▸ **Yapılacak iş**
Rokoko sanatı üzerine olan metinden, "Rokoko’nun sadece bir" sözleriyle başlayıp "bir sanat düzeyine çıkarmayı başarmışlardır." sözlerine kadar, bu sözler de dahil olmak üzere süren bölümü harfi harfine çıkarır mısınız?

▸ **Seçilmiş bölüm**
= = = = = = =
Rokoko Sanatı

1715 – 1774 yılları arasında aydınlanma çağında ortaya çıkan Rokoko sanatı, daha çok dekorasyona yönelik olduğu için, bazı kaynaklarda ayrı bir üslup olarak yer alamayıp, Barok sanatın geç dönemi olarak anılmaktadır.

Rokoko’nun sadece bir süsleme ögesi olarak görülmeye başlaması, aslında sakıncalı bir tutumdur. Sanatın anlatım olanaklarını alabildiğine kısıtlar, onu gerçeklerden koparıp yavanlaştırır. Bu yüzden kimi sanat tarihçileri, resmin bezemeye, heykelin porselen biblolara dönüştürüldüğü Rokoko sanatını bir çöküş üslubu diye tanımlarlar. Yine de özellikle Fransa sarayı ve soylular çevresinin bazı yetenekli ressamları bu üslubu da özgün bir sanat düzeyine çıkarmayı başarmışlardır.

Bu dönemde göz alıcı giysili hafif meşrep hanımların, peruklu, fraklı çapkın erkeklerin gönül ilişkileri günlük yaşamın olduğu gibi sanat yapıtlarının da başlıca konusu haline gelmiştir. Dönemin portre sanatı bile bu beğeniye uymuştur. Boucher’in Madam Pompadour Portresi, Fransa Kralı’nın şatafatlı giyimi aşırı makyajıyla bir taş bebeği andıran metresinin salt fiziki güzelliklerini yansıtmaktadır.

Madam Pompadour Portresi
Madam Pompadour Portresi

Fragonard’ın Salıncak adlı yapıtında bir park köşesinde çapkınca eğlenen bir çift görülmektedir. Hanımın fırlayan pabucu, açılan eteği bu dedikodulu yaşama ince bir nükte katmaktadır.

Salıncak
Salıncak

Watteau ve Boucher gibi ünlü ressamlar, söz konusu tasasız yaşamdan kesitler verdikleri halde, yapıtlarını sanat düzeyine çıkarmayı başarmışlardır. Watteau, Sanat Galerisi adlı yapıtında soylu bir hanımın bir resim galerisini ziyaretini yansıtmaktadır. Satıcılar da bu kaprisli hanımın isteklerini karşılama çabasındadırlar. Lancert de Komedi Dünyası adlı yapıtında soylu kesimin çok hoşlandığı İtalyan komedyenlerinin bir gösterisini konu almıştır. Konuları dönemin yaşantısını yansıtmakla birlikte bu resimler, dekoratif, yüzeysel bir çalışma etkisi bırakmazlar. Boucher ise bu yaşamın cinsel yanını ele almış ama bunu adiliğe kaçmadan vermeyi başarmıştır. Sanatçı, Venüs’ün Doğuşu adlı yapıtında uyandırılmak istenen erotik duyguları konuya mitolojik bir nitelik katarak, onu bir masal dünyasına taşıyarak vermektedir. Böylece dönemin beğenisine uymakla birlikte seçtiği konu ile salt bu beğeniye boyun eğmediğini göstermektedir.
= = = = = = =
▸ **Veri kesiti**
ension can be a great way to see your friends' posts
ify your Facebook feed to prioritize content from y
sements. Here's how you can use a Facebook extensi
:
= = = = = = =
▸ **Yazılı yanıt**
Rokoko’nun sadece bir süsleme ögesi olarak görülmeye başlaması, aslında sakıncalı bir tutumdur. Sanatın anlatım olanaklarını alabildiğine kısıtlar, onu gerçeklerden koparıp yavanlaştırır. Bu yüzden kimi sanat tarihçileri, resmin bezemeye, heykelin porselen biblolara dönüştürüldüğü Rokoko sanatını bir çöküş üslubu diye tanımlarlar. Yine de özellikle Fransa sarayı ve soylular çevresinin bazı yetenekli ressamları bu üslubu da özgün bir sanat düzeyine çıkarmayı başarmışlardır.